Meeting with LGBT workers in the state who spoke to him about the discrimination faced by the community in the workplace, Corbett had a change of heart, recognizing that there is currently no legislation in place in the state of Pennsylvania that protects the LGBT employees from such discrimination.
“I’ve had people come and talk to me about how they were discriminated against,” Corbett told the Philadelphia Inquirer in an interview on December 17.
“The federal government has antidiscrimination laws.
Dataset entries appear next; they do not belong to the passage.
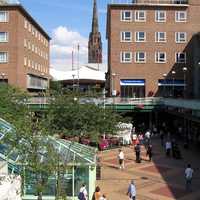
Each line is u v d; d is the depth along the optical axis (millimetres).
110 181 35531
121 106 73562
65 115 45000
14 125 22312
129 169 40969
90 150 31938
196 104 46438
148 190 32812
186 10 85625
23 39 87938
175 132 72562
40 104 62250
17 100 45594
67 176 27766
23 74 87938
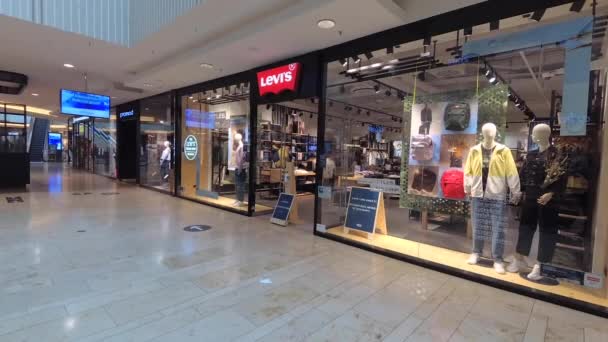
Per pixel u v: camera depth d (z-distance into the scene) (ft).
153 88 25.25
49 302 8.16
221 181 22.59
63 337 6.70
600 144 9.26
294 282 9.96
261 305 8.41
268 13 12.42
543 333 7.54
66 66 20.79
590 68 9.25
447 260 11.89
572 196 9.75
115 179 37.37
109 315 7.64
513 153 11.10
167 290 9.09
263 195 22.71
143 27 15.42
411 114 13.84
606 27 8.91
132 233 14.84
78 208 20.20
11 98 34.17
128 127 37.32
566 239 9.81
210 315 7.82
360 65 14.51
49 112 47.85
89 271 10.23
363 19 11.51
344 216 15.78
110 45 16.51
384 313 8.23
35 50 17.44
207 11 12.28
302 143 28.91
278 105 25.46
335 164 16.55
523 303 9.09
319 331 7.29
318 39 13.53
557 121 10.04
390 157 18.51
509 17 9.98
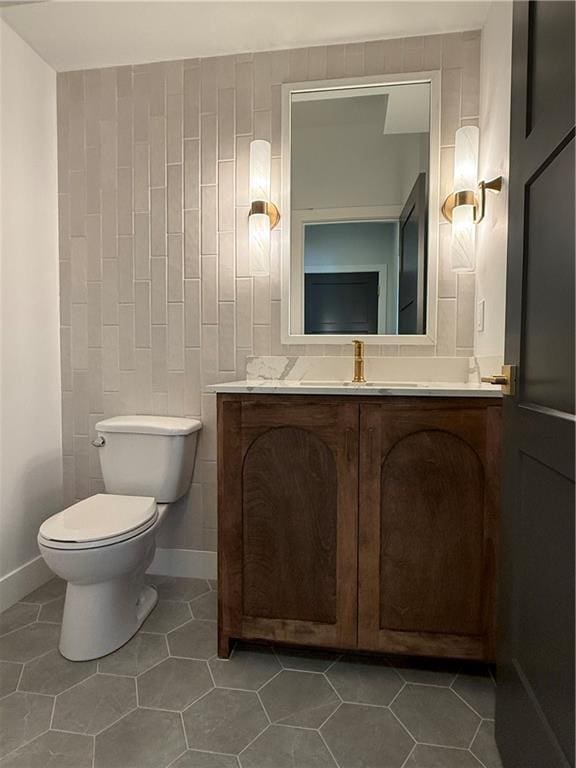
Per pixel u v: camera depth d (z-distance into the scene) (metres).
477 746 1.17
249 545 1.47
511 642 1.08
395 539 1.39
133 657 1.50
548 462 0.88
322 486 1.42
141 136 2.03
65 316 2.10
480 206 1.70
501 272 1.51
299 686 1.37
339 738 1.18
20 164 1.88
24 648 1.54
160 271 2.04
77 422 2.12
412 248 1.89
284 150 1.93
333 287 1.94
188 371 2.04
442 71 1.83
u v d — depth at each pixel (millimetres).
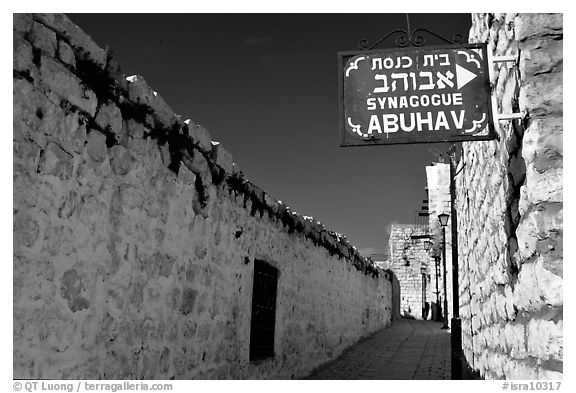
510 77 3490
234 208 6004
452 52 3611
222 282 5633
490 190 4945
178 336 4688
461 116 3518
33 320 3029
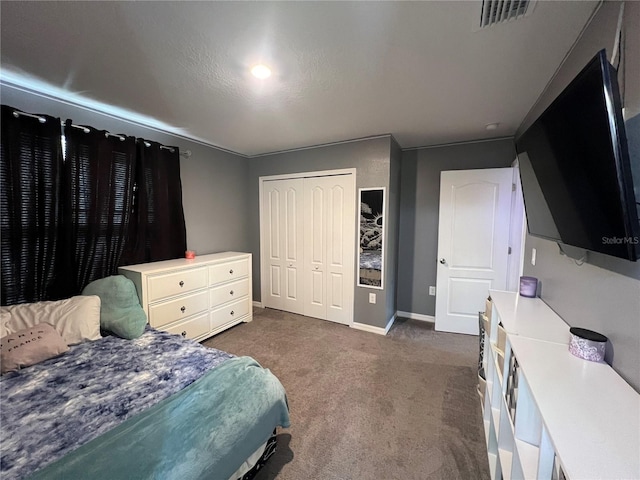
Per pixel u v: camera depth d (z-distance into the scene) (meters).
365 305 3.33
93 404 1.23
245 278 3.49
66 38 1.44
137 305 2.13
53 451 0.98
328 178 3.49
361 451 1.59
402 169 3.68
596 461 0.62
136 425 1.07
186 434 1.06
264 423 1.31
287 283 3.96
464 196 3.14
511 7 1.19
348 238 3.40
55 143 2.08
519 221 2.93
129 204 2.60
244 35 1.40
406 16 1.26
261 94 2.06
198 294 2.88
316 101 2.18
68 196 2.16
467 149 3.30
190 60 1.63
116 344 1.84
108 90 2.03
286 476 1.44
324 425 1.79
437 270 3.30
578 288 1.28
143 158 2.69
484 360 1.95
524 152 1.51
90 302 1.99
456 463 1.52
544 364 1.00
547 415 0.76
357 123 2.68
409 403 2.00
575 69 1.44
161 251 2.91
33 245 2.03
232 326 3.40
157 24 1.33
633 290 0.89
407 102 2.18
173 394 1.31
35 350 1.58
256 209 4.14
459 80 1.84
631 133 0.92
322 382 2.26
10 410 1.19
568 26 1.31
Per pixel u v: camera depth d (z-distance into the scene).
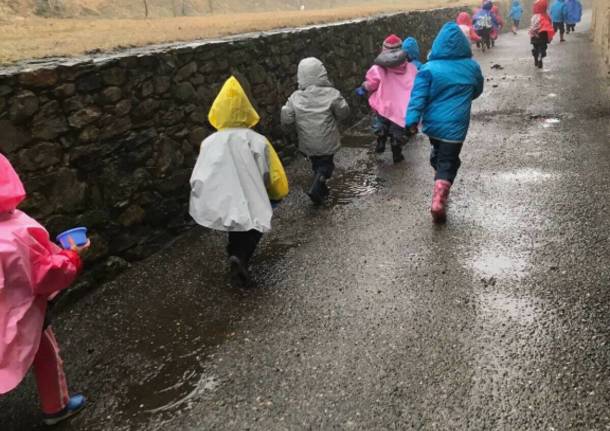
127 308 3.97
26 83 3.69
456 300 3.67
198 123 5.35
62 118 3.95
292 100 5.59
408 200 5.55
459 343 3.23
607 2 12.55
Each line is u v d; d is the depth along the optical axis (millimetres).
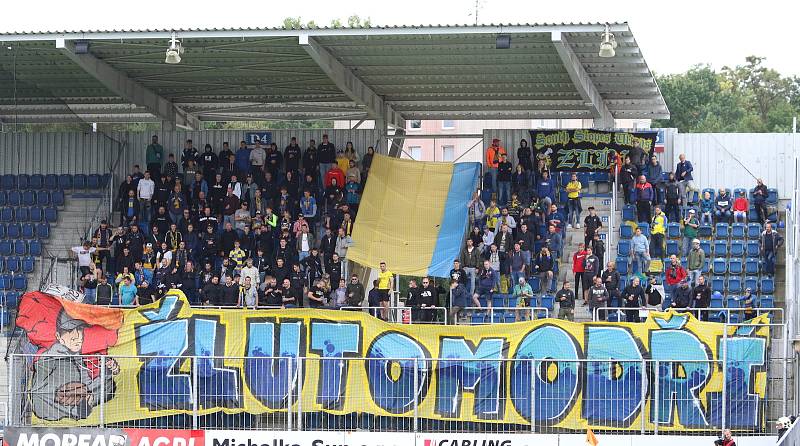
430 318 38062
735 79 118250
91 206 47250
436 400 30766
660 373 30703
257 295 39031
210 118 53844
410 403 30828
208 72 44688
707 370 30641
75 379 30688
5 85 45188
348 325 32438
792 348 32062
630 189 44594
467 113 52281
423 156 92188
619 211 45438
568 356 31688
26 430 30266
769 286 42062
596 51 39719
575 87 46031
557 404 30578
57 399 30656
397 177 46375
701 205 45031
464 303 38469
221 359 31078
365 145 48406
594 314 37125
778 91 117375
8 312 42344
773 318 40812
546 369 30609
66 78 46531
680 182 45219
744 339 31016
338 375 30984
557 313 40531
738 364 30844
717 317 40344
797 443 27484
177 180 44750
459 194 45531
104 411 30656
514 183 45156
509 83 45750
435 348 32188
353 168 45594
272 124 90750
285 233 41188
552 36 36500
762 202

I believed they covered it.”
Corbett’s endorsement has sparked renewed hope for the antidiscrimination legislation in Pennsylvania, which has languished due to lack of support in the Republican controlled State Legislature.
“This is remarkably big news,” said Ted Martin, executive director of Equality Pennsylvania, to the Philadelphia Inquirer.
“His leadership will move the issue forward in a way that is long overdue.”
Corbett is just one of the latest in a trend of GOP elected officials and party leaders who have come out in support of legislation which protects the LGBT community from discrimination, such as US senator Pat Toomey (R-PA), who voted in favor of the Employment Non Discrimination Act last month.
However, Corbett still maintains his opposition to same-sex marriage, saying “my position hasn’t changed…I believe marriage is one man and one woman,” and sees no conflict in his stance on other LGBT issues.
He is currently embroiled in a legal battle with the American Civil Liberties Union over Pennsylvania’s same-sex marriage ban, which brought a suit against the state in July, on behalf of gay and lesbian couples who say the ban violates their constitutional rights.